►

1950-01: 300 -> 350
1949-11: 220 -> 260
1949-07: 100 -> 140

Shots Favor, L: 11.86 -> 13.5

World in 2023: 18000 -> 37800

◄
►

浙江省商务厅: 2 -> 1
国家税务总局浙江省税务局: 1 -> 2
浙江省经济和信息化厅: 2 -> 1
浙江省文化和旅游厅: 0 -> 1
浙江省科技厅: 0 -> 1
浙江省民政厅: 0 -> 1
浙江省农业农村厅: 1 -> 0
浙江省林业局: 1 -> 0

◄

# [WORK INSTRUCTION]
Which lines above run from the one containing "1949-11: 220 -> 260" to the one containing "World in 2023: 18000 -> 37800"? Give them again exactly, both ends included.

# [ANSWER]
1949-11: 220 -> 260
1949-07: 100 -> 140

Shots Favor, L: 11.86 -> 13.5

World in 2023: 18000 -> 37800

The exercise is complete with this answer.